== Segment start ==
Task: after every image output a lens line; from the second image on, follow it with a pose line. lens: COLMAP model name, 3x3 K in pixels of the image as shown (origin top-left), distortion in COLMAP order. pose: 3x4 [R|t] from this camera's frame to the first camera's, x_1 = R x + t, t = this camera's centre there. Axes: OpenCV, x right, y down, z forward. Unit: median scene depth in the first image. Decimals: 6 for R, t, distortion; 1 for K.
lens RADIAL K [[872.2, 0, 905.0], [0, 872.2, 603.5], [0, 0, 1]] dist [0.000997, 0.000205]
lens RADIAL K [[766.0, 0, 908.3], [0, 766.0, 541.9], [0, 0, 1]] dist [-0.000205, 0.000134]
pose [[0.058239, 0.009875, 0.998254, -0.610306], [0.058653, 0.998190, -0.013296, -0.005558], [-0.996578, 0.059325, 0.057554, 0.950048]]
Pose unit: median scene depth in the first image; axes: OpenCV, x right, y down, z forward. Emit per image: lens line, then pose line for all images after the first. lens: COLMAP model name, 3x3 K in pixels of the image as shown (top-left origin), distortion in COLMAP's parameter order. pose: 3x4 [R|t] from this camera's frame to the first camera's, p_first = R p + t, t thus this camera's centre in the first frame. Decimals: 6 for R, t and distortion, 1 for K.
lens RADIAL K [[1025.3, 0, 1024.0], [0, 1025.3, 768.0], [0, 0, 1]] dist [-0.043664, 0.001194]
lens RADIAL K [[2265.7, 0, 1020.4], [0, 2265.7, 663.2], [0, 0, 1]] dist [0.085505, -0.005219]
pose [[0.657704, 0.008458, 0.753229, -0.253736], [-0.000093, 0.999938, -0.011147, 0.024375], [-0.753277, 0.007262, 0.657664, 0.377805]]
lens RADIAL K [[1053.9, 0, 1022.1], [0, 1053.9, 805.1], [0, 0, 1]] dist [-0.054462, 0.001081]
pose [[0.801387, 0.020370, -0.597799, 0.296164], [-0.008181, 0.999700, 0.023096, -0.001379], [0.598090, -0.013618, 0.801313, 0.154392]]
== Segment end ==
> Problem statement: Write the listing out again, swapping "Decimals" for "Rounding" wherever it occurs and leaving everything else unchanged.

> Task solution:
Task: after every image output a lens line; from the second image on, follow it with a pose line. lens: COLMAP model name, 3x3 K in pixels of the image as shown (origin top-left), distortion in COLMAP order. pose: 3x4 [R|t] from this camera's frame to the first camera's, x_1 = R x + t, t = this camera's centre there. Axes: OpenCV, x right, y down, z forward. Unit: median scene depth in the first image. Rounding: 6 for R, t, distortion; 1 for K.
lens RADIAL K [[872.2, 0, 905.0], [0, 872.2, 603.5], [0, 0, 1]] dist [0.000997, 0.000205]
lens RADIAL K [[766.0, 0, 908.3], [0, 766.0, 541.9], [0, 0, 1]] dist [-0.000205, 0.000134]
pose [[0.058239, 0.009875, 0.998254, -0.610306], [0.058653, 0.998190, -0.013296, -0.005558], [-0.996578, 0.059325, 0.057554, 0.950048]]
Pose unit: median scene depth in the first image; axes: OpenCV, x right, y down, z forward. Emit per image: lens line, then pose line for all images after the first. lens: COLMAP model name, 3x3 K in pixels of the image as shown (top-left origin), distortion in COLMAP's parameter order. pose: 3x4 [R|t] from this camera's frame to the first camera's, p_first = R p + t, t thus this camera's centre in the first frame. Rounding: 6 for R, t and distortion, 1 for K.
lens RADIAL K [[1025.3, 0, 1024.0], [0, 1025.3, 768.0], [0, 0, 1]] dist [-0.043664, 0.001194]
lens RADIAL K [[2265.7, 0, 1020.4], [0, 2265.7, 663.2], [0, 0, 1]] dist [0.085505, -0.005219]
pose [[0.657704, 0.008458, 0.753229, -0.253736], [-0.000093, 0.999938, -0.011147, 0.024375], [-0.753277, 0.007262, 0.657664, 0.377805]]
lens RADIAL K [[1053.9, 0, 1022.1], [0, 1053.9, 805.1], [0, 0, 1]] dist [-0.054462, 0.001081]
pose [[0.801387, 0.020370, -0.597799, 0.296164], [-0.008181, 0.999700, 0.023096, -0.001379], [0.598090, -0.013618, 0.801313, 0.154392]]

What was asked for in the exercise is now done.